Been that way since Expo 63.
Will be that way in 2099.
-- Tigger warning: This post may contain tiggers! --
ITAR is a (...) project led by the French
Not exactly French. From the ITER site:
Three departments report directly to the Director-General Osamu Motojima: Administration; ITER Project; and Safety, Quality & Security. Click on the Organizational Chart below to find out more about the management structure of the ITER Organization.
and (picture)
Management greets staff on the first ITER Day in September 2011: Rem Haange, Department for ITER Project; Carlos Alejaldre, Safety, Quality and Security; Director-General Osamu Motojima; and former head of the Department of Administration, Rich Hawryluk
So, top management is made of
Director General: Osamu Motojima (Japan)
Deputy Director-General and Head of the ITER Project Department: Remmelt Haange (Netherlands)
Safety, Quality and Security: Carlos Alejaldre (Spain)
Or, look at the Organization Structure. No French in the top management
Slashdot, fix the reply notifications... You won't get away with it...
Meanwhile several different small scale projects that have emerged from obscurity during the last decade have put commercial viability goals within the coming decade.
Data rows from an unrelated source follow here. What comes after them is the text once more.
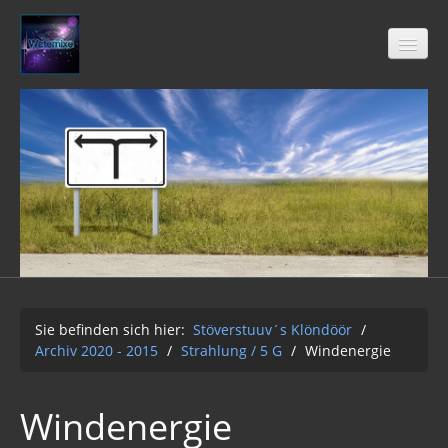
Stöverstuuv´s Klöndöör
Freimaurer
04-2021
Archiv 2020 - 2015
01-12-2Q2Q
Sie befinden sich hier:
Stöverstuuv´s Klöndöör
/
AUFKLÄRUNG 2Q2Q
Archiv 2020 - 2015
/
Strahlung / 5 G
/
Windenergie
Wasser 2019
Windenergie
Klimawandel der Kabale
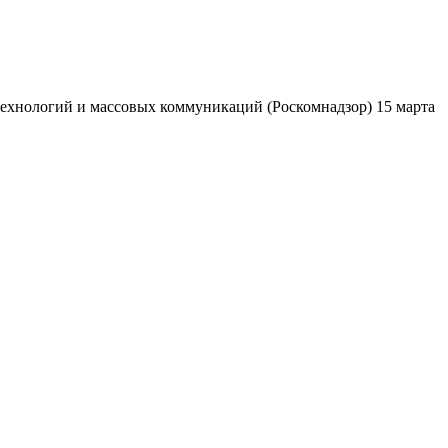
ехнологий и массовых коммуникаций (Роскомнадзор) 15 марта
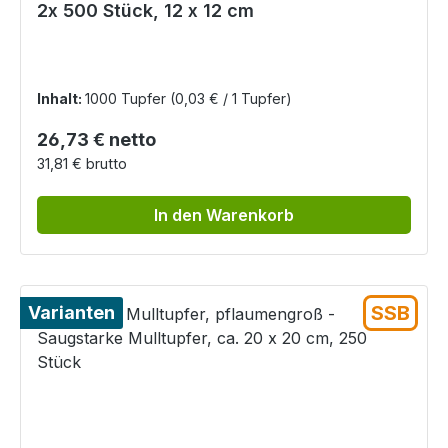
2x 500 Stück, 12 x 12 cm
Inhalt:
1000 Tupfer
(0,03 € / 1 Tupfer)
Regulärer Preis:
26,73 € netto
31,81 € brutto
In den Warenkorb
SSB
Varianten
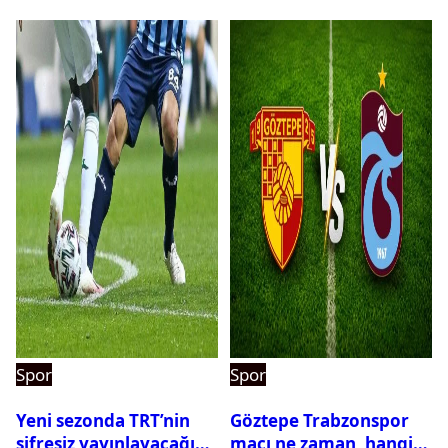
Spor
Spor
Yeni sezonda TRT’nin
Göztepe Trabzonspor
şifresiz yayınlayacağı
maçı ne zaman, hangi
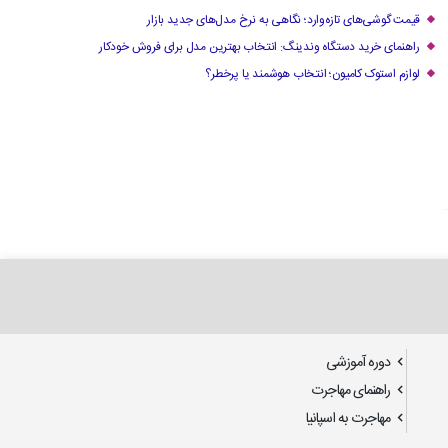
قیمت گوشی‌های تازه‌وارد؛ نگاهی به نرخ مدل‌های جدید بازار
راهنمای خرید دستگاه وندینگ: انتخاب بهترین مدل برای فروش خودکار
لوازم استوک کامیون؛ انتخاب هوشمند یا پرخطر؟
دوره آموزشی
راهنمای مهاجرت
مهاجرت به اسپانیا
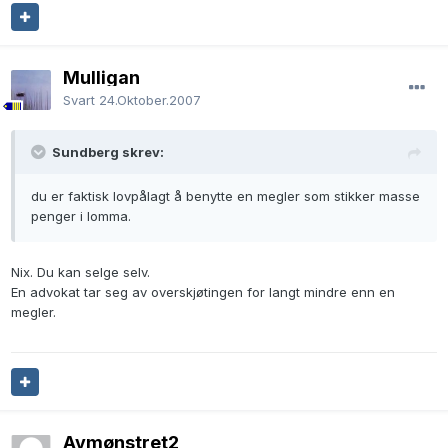
Mulligan
Svart
24.Oktober.2007
Sundberg skrev:
du er faktisk lovpålagt å benytte en megler som stikker masse
penger i lomma.
Nix. Du kan selge selv.
En advokat tar seg av overskjøtingen for langt mindre enn en
megler.
Avmønstret2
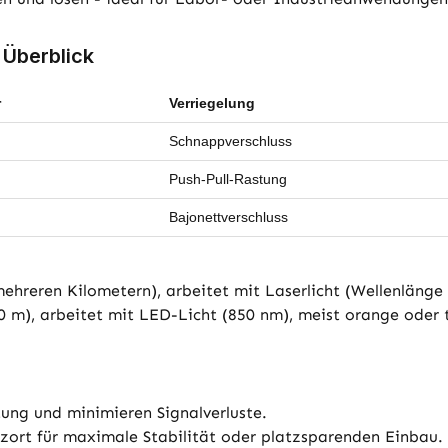
 Überblick
r
Verriegelung
Schnappverschluss
Push-Pull-Rastung
Bajonettverschluss
mehreren Kilometern), arbeitet mit Laserlicht (Wellenläng
50 m), arbeitet mit LED-Licht (850 nm), meist orange oder t
tung und minimieren Signalverluste.
tzort für maximale Stabilität oder platzsparenden Einbau.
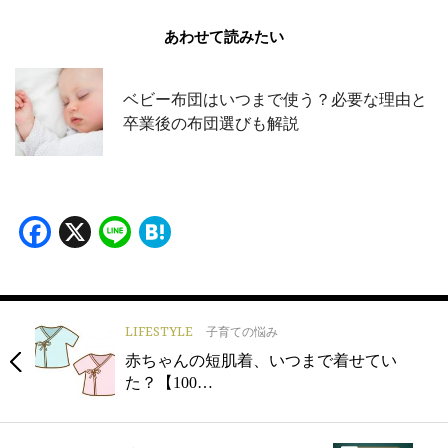
あわせて読みたい
ベビー布団はいつまで使う？必要な理由と
卒業後の布団選びも解説
Facebook
X
Line
Hatena
LIFESTYLE
子育ての悩み
赤ちゃんの短肌着、いつまで着せてい
た？【100…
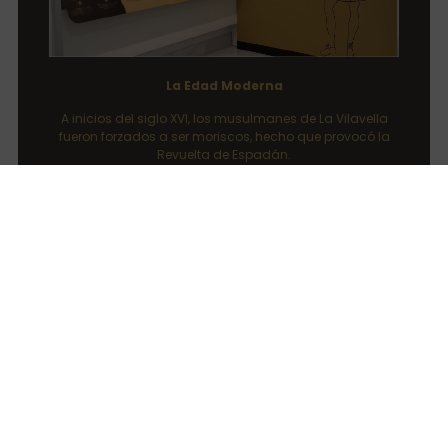
La Edad Moderna
A inicios del siglo XVI, los musulmanes de La Vilavella
fueron forzados a ser moriscos, hecho que provocó la
Revuelta de Espadán.
La economía se basaba en la agricultura de secano. En
el año 1609, la expulsión de los moriscos despobló La
Vilavella. Para recuperarla, Cristóbal de Centelles firmó la
Carta de Repoblación (1611) con familias cristianas de
Nules. En 1636 se creó el título de marqués de Nules.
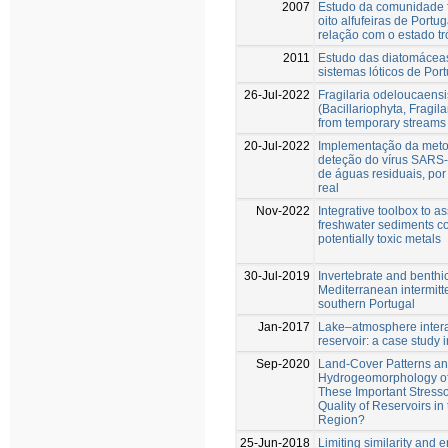
2007
Estudo da comunidade f
oito alfufeiras de Portu
relação com o estado tr
2011
Estudo das diatomácea
sistemas lóticos de Por
26-Jul-2022
Fragilaria odeloucaensi
(Bacillariophyta, Fragil
from temporary streams 
20-Jul-2022
Implementação da meto
deteção do vírus SARS
de águas residuais, p
real
Nov-2022
Integrative toolbox to as
freshwater sediments c
potentially toxic metals
30-Jul-2019
Invertebrate and benthi
Mediterranean intermitt
southern Portugal
Jan-2017
Lake–atmosphere intera
reservoir: a case study
Sep-2020
Land-Cover Patterns a
Hydrogeomorphology of 
These Important Stresso
Quality of Reservoirs i
Region?
25-Jun-2018
Limiting similarity and e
As someone who has worked on more than one of the smaller scale projects, I don't think anything is commercially viable within a decade. While many alternative designs offer a chance or at least hope of ending up cheaper than a tokamak, they will still require large scale projects at the level needed to produce electricity, likely with similar orders of magnitudes in costs in the $100M-$1B+ ranges. Except there is also more risks, as some of the things that had been figured out on tokamaks decades ago are being rediscovered on other machines, or finding new, different problems that need to be addressed. At least large parts tokamak designs are shifting to more engineering type problems than science problems.
Europe, Korea, Japan, and China are ramping up research efforts.
Great. So we should have fusion reactors on the grid any day now, right?
Not if you call them that!
Only if we're careful to call them "Fusion power plants", and not use words like "nuclear" and "reactor".
You know, the same way people are happy to get an MRI (Magnetic Resonance Imaging) instead of an NMR (Nuclear Magnetic Resonance), and they're happy to get a CAT scan, but would never go in for Computed Axial X-Ray Tomography... because X-Rays are radiation, but kitties are cute.
You really don't want the "bad adjective choice" protestors coming after your technology trying to shut it down.
Slashdot has become so anti-science these days. I don't disagree that ITER has some problems, but calling the Higgs Boson one of the LHC's "few successes" is such a fucking understatement, I don't know what else could be.
That was half of the point of the damn thing, to verify the standard model. Finding the Higgs was no small accomplishment.